TASK ▸ Given the records below, pull every line with the word "Convento" into the answer.

[Dataset entries]
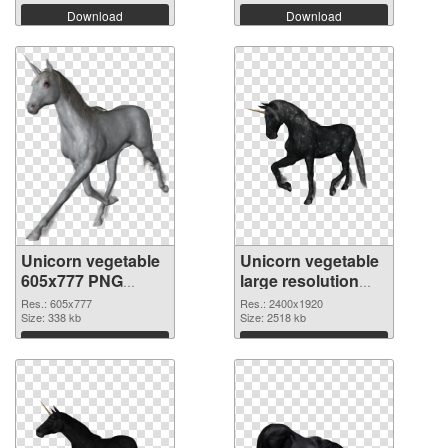
Download
Download
Unicorn vegetable
Unicorn vegetable
605x777 PNG
large resolution
picture
2400x1920 PNG
Res.: 605x777
Res.: 2400x1920
Size: 338 kb
cutout
Size: 2518 kb
Download
Download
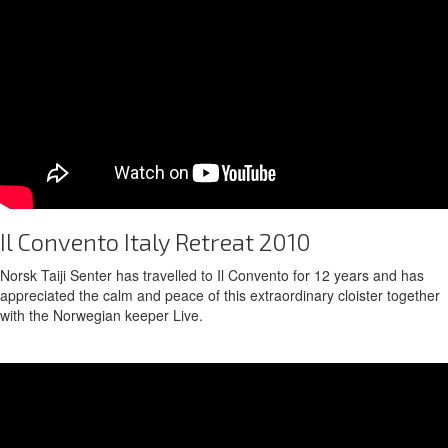
Il Convento Italy Retreat 2010
Norsk Taiji Senter has travelled to Il Convento for 12 years and has
appreciated the calm and peace of this extraordinary cloister together
with the Norwegian keeper Live.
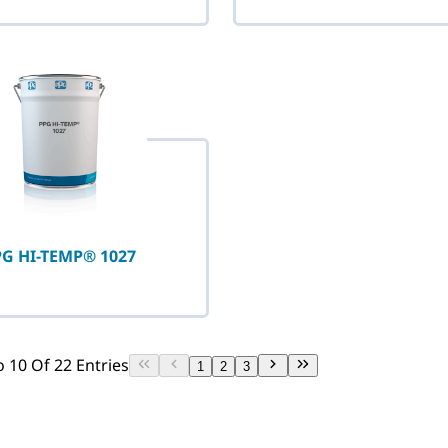
G HI-TEMP® 1027
 10 Of 22 Entries
1
2
3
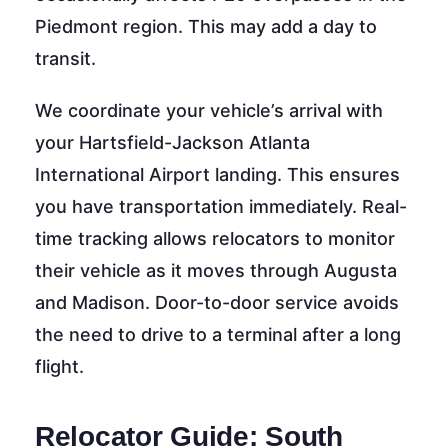
Piedmont region. This may add a day to
transit.
We coordinate your vehicle’s arrival with
your Hartsfield-Jackson Atlanta
International Airport landing. This ensures
you have transportation immediately. Real-
time tracking allows relocators to monitor
their vehicle as it moves through Augusta
and Madison. Door-to-door service avoids
the need to drive to a terminal after a long
flight.
Relocator Guide: South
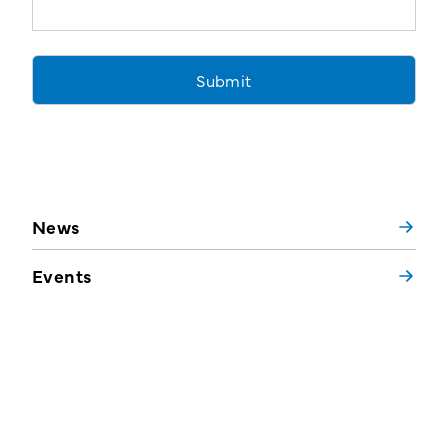
News
Events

RESPONSE TO THE EXERCISE ▸
Il Convento Italy Retreat 2010
Norsk Taiji Senter has travelled to Il Convento for 12 years and has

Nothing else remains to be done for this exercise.